▸ EXERCISE A
In the passage on conservation, shorten the paragraph beginning "In northern India, for instance" while keeping its main facts.
▸ EXERCISE B
Copy the records exactly, starting with the line containing "country: United States" and going on through the last line of the records.

## START PASSAGE TO READ

But the initiative failed because the people wouldn't guard the fish at night, said John Lukas, president of the Okapi Conservation Project.

Another attempt involving cane rats was initially more successful but also hit a snag when political turmoil in the DRC made it hard for project staff to check in on several of the facilities where the rats were bred.

Getting clear results when working with people tends to take more time and often more funding than species-based efforts, and the stories and photos don't have the same appeal to donors as photos of cute animals do.

Despite these drawbacks, Begg still believes the helping-people-first method has more long-term chance of success than anything else.

Here are four examples of conservationists helping people to help wildlife.

Sharing the Snow Leopards' Home

When Rodney Jackson established the Snow Leopard Conservancy in 2000, he wanted to address the root causes of declining populations of the big cat, which lives in Central Asia. (See snow leopard pictures in National Geographic magazine.)

As Begg discovered with lions in Africa, Jackson found that the main threats to snow leopards were caused by people.

In northern India, for instance, snow leopards were getting into herders' livestock corrals and killing their goats and sheep—making the people view the cats as pests or worse.

To change their opinion of the leopards from that of foe to friend, Jackson developed a two-pronged approach.

## END PASSAGE TO READ
## START INPUT ROWS

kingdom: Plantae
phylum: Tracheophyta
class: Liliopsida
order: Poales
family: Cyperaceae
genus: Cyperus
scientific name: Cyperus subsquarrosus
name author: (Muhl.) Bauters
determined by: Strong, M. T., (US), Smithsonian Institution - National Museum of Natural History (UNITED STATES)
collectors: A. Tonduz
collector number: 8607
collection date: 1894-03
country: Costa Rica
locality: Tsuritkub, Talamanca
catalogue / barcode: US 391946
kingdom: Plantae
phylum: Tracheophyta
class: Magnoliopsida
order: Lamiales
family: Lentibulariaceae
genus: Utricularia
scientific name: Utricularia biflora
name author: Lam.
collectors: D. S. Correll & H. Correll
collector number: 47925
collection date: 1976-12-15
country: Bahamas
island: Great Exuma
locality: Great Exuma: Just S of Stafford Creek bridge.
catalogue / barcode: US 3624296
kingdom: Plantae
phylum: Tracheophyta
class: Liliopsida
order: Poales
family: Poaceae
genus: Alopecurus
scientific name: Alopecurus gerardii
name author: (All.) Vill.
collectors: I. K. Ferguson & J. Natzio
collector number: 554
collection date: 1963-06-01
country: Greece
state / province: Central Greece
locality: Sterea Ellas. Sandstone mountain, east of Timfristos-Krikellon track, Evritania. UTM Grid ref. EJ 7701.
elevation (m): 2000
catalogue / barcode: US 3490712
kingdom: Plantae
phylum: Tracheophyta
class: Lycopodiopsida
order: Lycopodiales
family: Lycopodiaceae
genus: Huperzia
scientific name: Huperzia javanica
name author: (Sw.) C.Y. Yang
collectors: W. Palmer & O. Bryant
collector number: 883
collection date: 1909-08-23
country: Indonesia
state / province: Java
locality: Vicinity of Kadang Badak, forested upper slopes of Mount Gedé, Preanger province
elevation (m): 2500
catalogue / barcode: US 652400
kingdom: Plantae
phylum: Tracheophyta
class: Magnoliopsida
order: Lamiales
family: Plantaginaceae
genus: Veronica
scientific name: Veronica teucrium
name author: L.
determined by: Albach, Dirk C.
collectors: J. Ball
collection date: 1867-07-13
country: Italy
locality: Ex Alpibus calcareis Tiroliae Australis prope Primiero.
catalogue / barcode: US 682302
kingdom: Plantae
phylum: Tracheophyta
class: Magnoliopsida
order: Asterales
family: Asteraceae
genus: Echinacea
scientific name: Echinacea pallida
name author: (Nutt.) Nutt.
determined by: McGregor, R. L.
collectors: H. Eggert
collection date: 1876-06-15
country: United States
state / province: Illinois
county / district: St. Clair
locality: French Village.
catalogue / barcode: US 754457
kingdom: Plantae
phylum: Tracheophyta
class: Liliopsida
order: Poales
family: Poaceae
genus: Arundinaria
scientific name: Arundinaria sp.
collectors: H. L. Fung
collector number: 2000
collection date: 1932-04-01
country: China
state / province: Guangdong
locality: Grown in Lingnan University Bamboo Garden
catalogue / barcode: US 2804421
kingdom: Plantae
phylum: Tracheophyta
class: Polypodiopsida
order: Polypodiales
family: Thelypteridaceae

## END INPUT ROWS

▸ COMPLETE ANSWER A
In northern India, snow leopards got into herders' corrals and killed their goats and sheep, so the herders came to see the cats as pests or worse.

▸ COMPLETE ANSWER B
country: United States
state / province: Illinois
county / district: St. Clair
locality: French Village.
catalogue / barcode: US 754457
kingdom: Plantae
phylum: Tracheophyta
class: Liliopsida
order: Poales
family: Poaceae
genus: Arundinaria
scientific name: Arundinaria sp.
collectors: H. L. Fung
collector number: 2000
collection date: 1932-04-01
country: China
state / province: Guangdong
locality: Grown in Lingnan University Bamboo Garden
catalogue / barcode: US 2804421
kingdom: Plantae
phylum: Tracheophyta
class: Polypodiopsida
order: Polypodiales
family: Thelypteridaceae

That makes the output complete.